Many of you already know this but I’ll say it anyway – I’m on a quest to demystify the data space which is experiencing rapid growth both in terms of the number of tools and the number of categories.
Categorization, an innate ability of the human brain, helps process, store, and find information and when it comes to software, categorization makes it easier for people to find tools that fulfill their needs.
However, the fragmentation of data tools into dozens of categories and sub-categories only creates confusion for the buyer. It’s a real PITA to figure out which category one should be looking at to find the right tool that fulfills one’s needs
Much to my surprise, even data engineers and data scientists have told me that they struggle to figure out whether they should use this tool or that tool to fulfill a need (even when those tools fulfill very different needs).
And this is only getting more challenging as larger companies continue to expand their offerings and therefore don’t neatly fit into any one category. On the other hand, many startups in the data space aim to create a new category altogether.
Creating a Category vs Winning a Category
Every new category makes it harder for buyers to figure out what it is that they should be looking for.
Don’t get me wrong though — there’s real merit in being able to create a category, and it’s also an opportunity to educate buyers about problems or needs they didn’t know they had.
On the flipside, positioning oneself as the leader of an existing category is even harder. I sometimes wonder if that’s the reason so many companies whip up a new category, or maybe they do it just so they can append “the first” in all of their messaging.
Seriously though, category creators probably forget that creating a category doesn’t come with the guarantee of winning the newly created category. Some companies get so busy creating and owning a category that they make way for competition to build a superior product while they (the category creator) do all the hard work of educating the market and propagating the need.
This is happening in the data space right now — some companies seem to be spending more effort creating a category than building a superior solution. The opposite is also true — companies operating in an existing category but iterating fast to cater to market needs.
It’s worth noting though that sometimes a company ends up winning an existing category by fulfilling an existing need via a novel solution.
dbt is a great example of a product that did not create a new category — Data Transformation has been around for much longer — but by introducing a new method to transform and model data, dbt has managed to cement itself as an “industry standard” in the Transformation category.
dbt’s success is a testament to the fact that it is possible to win an existing category by offering a superior solution to fulfill an existing need.
Creating a new category is worth the effort if you identify an unfulfilled need that has a big market and at the same time, have the resources to ensure that product development doesn’t take a back seat due to brand building (to prevent competition from riding on your efforts of educating the market).
Technology or Solution ≠ Category
Another thing about categories in the data realm is that they often get mixed up with technologies or solutions.
Many data products today offer novel solutions to fulfill existing needs (like dbt once did) which is a great way to win an existing category (like dbt has).
But many of these companies devise a new term describing the solution or the technology powering the solution and try to establish that as a new category.

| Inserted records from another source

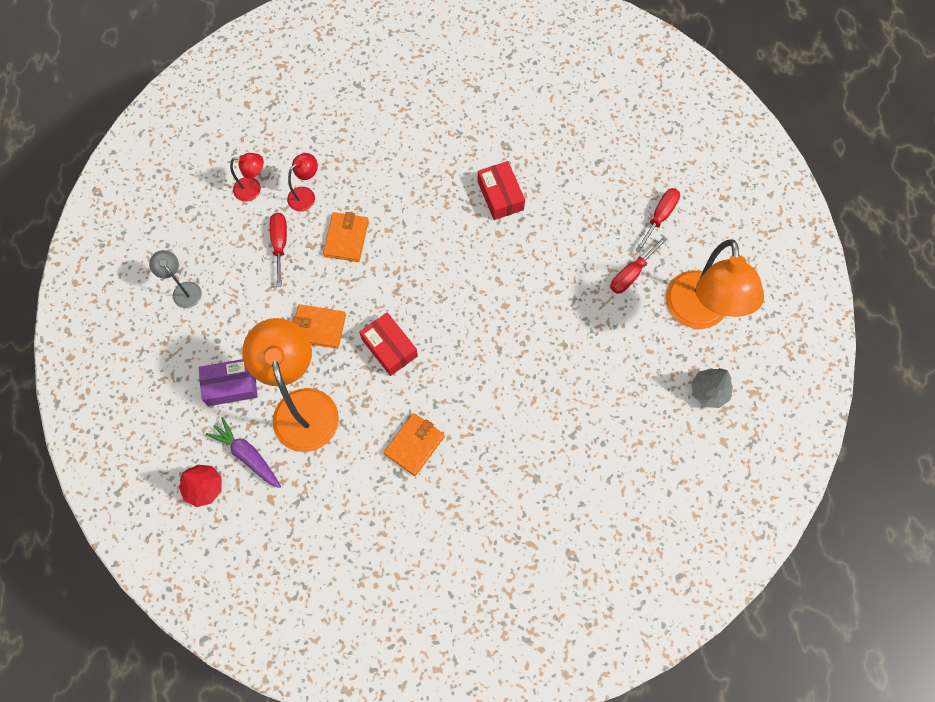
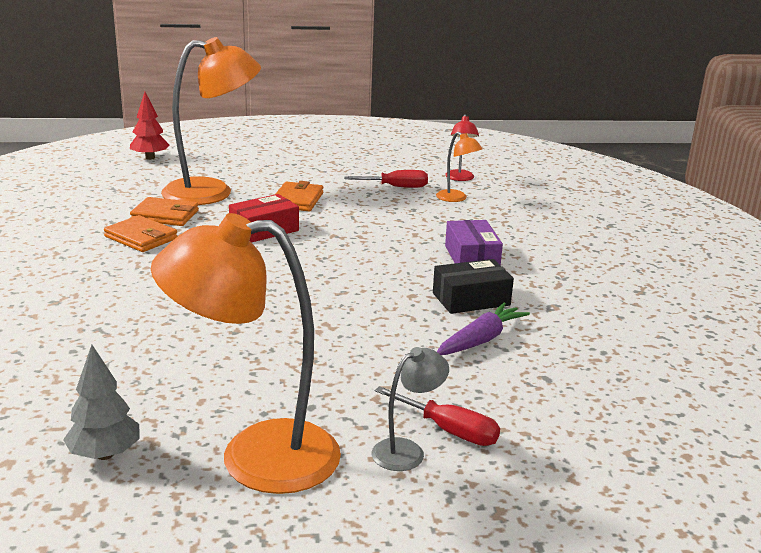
camera: 90 degrees right, 45 degrees down
grey lamp [149,250,202,308] -> grey lamp moved to [372,347,449,471]
purple box [199,359,258,406] -> purple box moved to [445,220,503,265]
purple carrot [206,417,281,488] -> purple carrot moved to [437,303,530,355]
red lamp [287,153,318,212] -> orange lamp [436,132,482,202]
orange wallet [323,212,369,262] -> orange wallet moved to [130,197,199,226]
red box [478,161,525,220] -> black box [433,259,514,314]
red screwdriver [610,236,668,294] -> none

Instead, they should aim to first win the existing category via a superior solution that fulfills the need.
Those building data products should keep in mind that most buyers are in the market to find solutions to their problems — whether a solution is positioned under an existing category or is presented under a new one is hardly a concern for the buyer, if at all.
Core Categories
In the spirit of making it simpler for buyers to find tools that fulfill their needs, while also keeping in mind how data moves, I consider the following as the core categories of data tools:
- Collection
- Warehousing
- Transformation
- Analysis
- Activation
Every organization that aims to be data-led has to invest in tools that can handle the above, and also be informed that it’s normal to invest in multiple tools under each category since one tool might not be able to cater to all use cases that fall under a specific category.
Other Categories
There are also some other categories of tools that strengthen the foundation of the core data infrastructure. Tools under these categories are becoming indispensable as the amount of data companies collect and the number of data workflows they run continue to rise:
- Orchestration
- Discovery (or Cataloging)
- Observability
Are you building yet another category? 😱